フリマでの収入にかかる税金について

メルカリなどのフリマアプリの売上が想定外に大きくなってしまったので、年末調整前に調べ物。

自宅の不要品をフリマで売却している分には譲渡所得あたるので、取得として申告する必要は無い。

ただし一個で30万円を超えるような高額商品については、雑所得または事業取得として申告する必要がある。転売目的で仕入れた物を売却している場合も、雑所得または事業取得として申告する必要がある。

譲渡所得と見なされる範囲でもあっても、販売した物件の目録(物品名、販売金額、売却先)などは整理しておこう。と言うのも、メルカリなんかは、一端はポイントの形で一定額貯めた後、銀行などに振り込んで現金化するというプロセスを踏む。したがって銀行の入金記録上で30万円を超えた場合に、それが1回の取引による入金なのか判断出来なくなってしまう。ログインして取引履歴を確認すれば良いかもしれないが、書類として手元に残した方が良いだろう。

また送料などの領収書は、経費を証明するためにも手元に保管しておこう。結局の所、納税の必要があるか否か、最終的に判断するのは税務署だからだ。当人が雑所得のつもりでいても、毎年売上を上げ続けたりすれば税務調査が入る場合もあるだろうし、そのときに事業取得として見なされる可能性も無くはない。

もっとも我が家程度の収入で、税務調査が入ることなど絶対にない・・・と思いつつも、うちの親(個人事業主)は税務調査で上げられているからなぁ。

クラウドファンディングと税金の話

VALU騒動で気になったので、税制上の事を調べてみた。
2014年の中小企業白書「ITを活用した資金調達のタイプ」の中に記述を見つけた。

行政では以下の4種類に累計して捉えているようです。
寄付型:出資者に物品やサービスを提供しない物。
購入型:出資屋に出資額相当の物品やサービスを提供する物。
貸付型:金利を取って融資を行う物。
投資型:配当金の支払いなどを行う物。
貸付型、投資型は「金融商品取引法」の規制を受けるため、仲介業者は「第二種金融商品取引業(貸付型なら貸金業でも可)」への登録が必要です。

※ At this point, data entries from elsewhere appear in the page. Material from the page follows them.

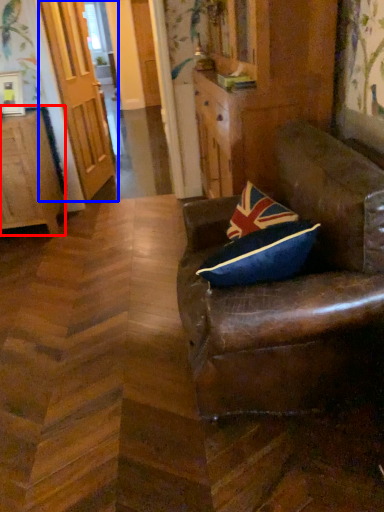
Question: Which object is further to the camera taking this photo, cabinetry (highlighted by a red box) or door (highlighted by a blue box)?

Choices:
 (A) cabinetry
 (B) door

Answer: (B)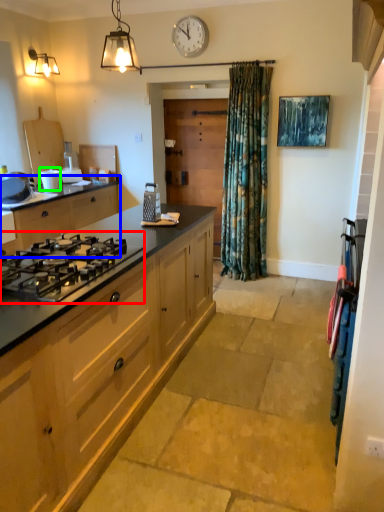
Question: Which object is positioned closest to gas stove (highlighted by a red box)? Select from cabinetry (highlighted by a blue box) and appliance (highlighted by a green box).

Choices:
 (A) cabinetry
 (B) appliance

Answer: (A)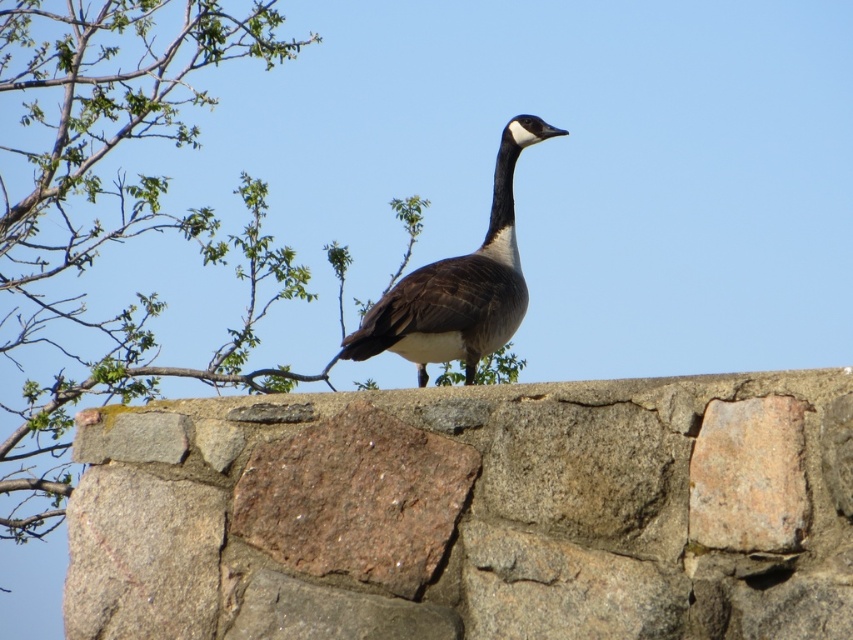
Who is lower down, brown rough stone at center or dark brown feathered goose at center?

Positioned lower is brown rough stone at center.

Who is positioned more to the right, brown rough stone at center or dark brown feathered goose at center?

Positioned to the right is dark brown feathered goose at center.

Is point (286, 529) positioned before point (444, 317)?

Yes, point (286, 529) is in front of point (444, 317).

Where is `brown rough stone at center`? The height and width of the screenshot is (640, 853). brown rough stone at center is located at coordinates (471, 513).

Based on the photo, how far apart are brown rough stone at center and green leafy branches at upper left?

4.86 meters

Can you confirm if brown rough stone at center is positioned below green leafy branches at upper left?

Indeed, brown rough stone at center is positioned under green leafy branches at upper left.

Does point (527, 394) lie behind point (248, 320)?

No, it is not.

Find the location of a particular element. The height and width of the screenshot is (640, 853). brown rough stone at center is located at coordinates [471, 513].

In the scene shown: Can you confirm if green leafy branches at upper left is taller than dark brown feathered goose at center?

Indeed, green leafy branches at upper left has a greater height compared to dark brown feathered goose at center.

Can you confirm if green leafy branches at upper left is positioned to the left of dark brown feathered goose at center?

Yes, green leafy branches at upper left is to the left of dark brown feathered goose at center.

Where is `green leafy branches at upper left`? green leafy branches at upper left is located at coordinates (115, 216).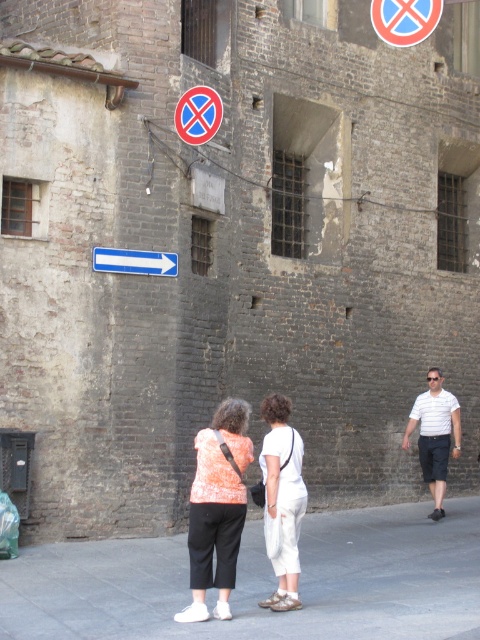
Question: Which point is farther to the camera?

Choices:
 (A) gray concrete pavement at center
 (B) blue plastic arrow at center

Answer: (B)

Question: Among these objects, which one is farthest from the camera?

Choices:
 (A) white cotton pants at center
 (B) orange printed blouse at center
 (C) red plastic sign at upper center
 (D) white cotton shirt at right

Answer: (D)

Question: Is gray concrete pavement at center behind blue plastic arrow at center?

Choices:
 (A) yes
 (B) no

Answer: (B)

Question: Is gray concrete pavement at center smaller than white cotton pants at center?

Choices:
 (A) no
 (B) yes

Answer: (A)

Question: Among these points, which one is farthest from the camera?

Choices:
 (A) (283, 525)
 (B) (232, 528)
 (C) (441, 474)

Answer: (C)

Question: Observing the image, what is the correct spatial positioning of orange printed blouse at center in reference to blue plastic arrow at center?

Choices:
 (A) right
 (B) left

Answer: (A)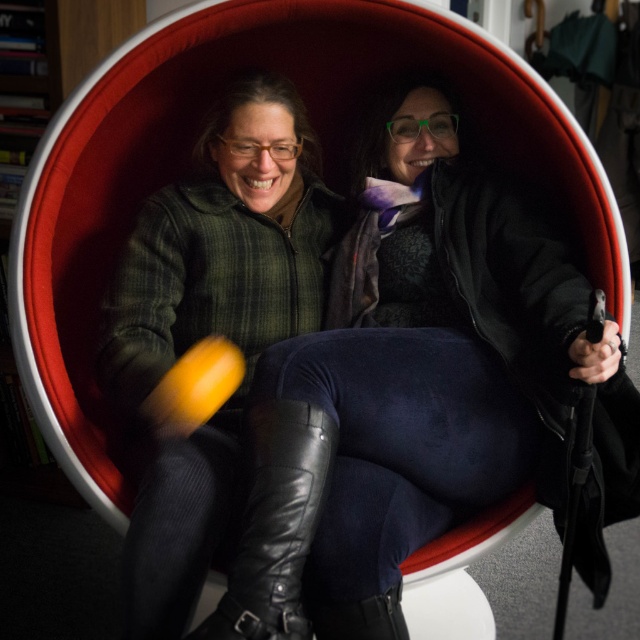
Is point (307, 308) positioned before point (285, 467)?

No.

Is point (237, 211) positioned behind point (328, 452)?

Yes, point (237, 211) is behind point (328, 452).

Is point (273, 198) positioned in front of point (268, 492)?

VALUを初めとするクラウドファンディングの多くは、法的規制を受けない寄付型または購入型に分類されます。ここから最初に気になっていた税制上の話です。

購入型のように出資額相当の物品やサービスを提供している場合には、出資は事業所得として扱われ売上(ないし売掛金)に計上する事になります。したがって法人税ないし所得税の対象となります。個人での場合には注意が必要です。個人事業主で青色申告の届け出を行っていない場合は単年度会計となるので、出資を受けた金額を同年度内に使い切らないと、高額な取得税を支払う事になる可能性があります。

寄付型の場合はちょっと複雑で、出資者が個人か法人か、調達者が個人か法人かによって異なります。

寄付型で調達者が法人の場合には、事業外収益として雑収入に計上し、法人税を支払う事になります。

寄付型で調達者が個人の場合には、出資者が個人か法人かによって処理が異なります。出資者が法人の場合には、事業外収益として雑収入に計上し所得税の対象となります。出資者が個人の場合には贈与として贈与税の対象となります。クラウドファンディングの出資者は大部分が個人でしょうから、大部分は贈与税の対象になります。

贈与税の対象になった場合には、必要経費を控除することが出来ません。寄付型で1000万円の資金調達をした場合には、約250万円の贈与税がかかります。調達した資金をまるまる経費として使ってしまうと、翌年に贈与税を払えずに困る事になるわけです。

調達者が購入型のつもりでも、出資額に比較して極端に安いと税務署が判断すれば寄付とみなされる場合もあります。クラウドファンディングで資金調達するなら、税法上の都合もあり、法人格ぐらいは取ってから始めるのが宜しいようです。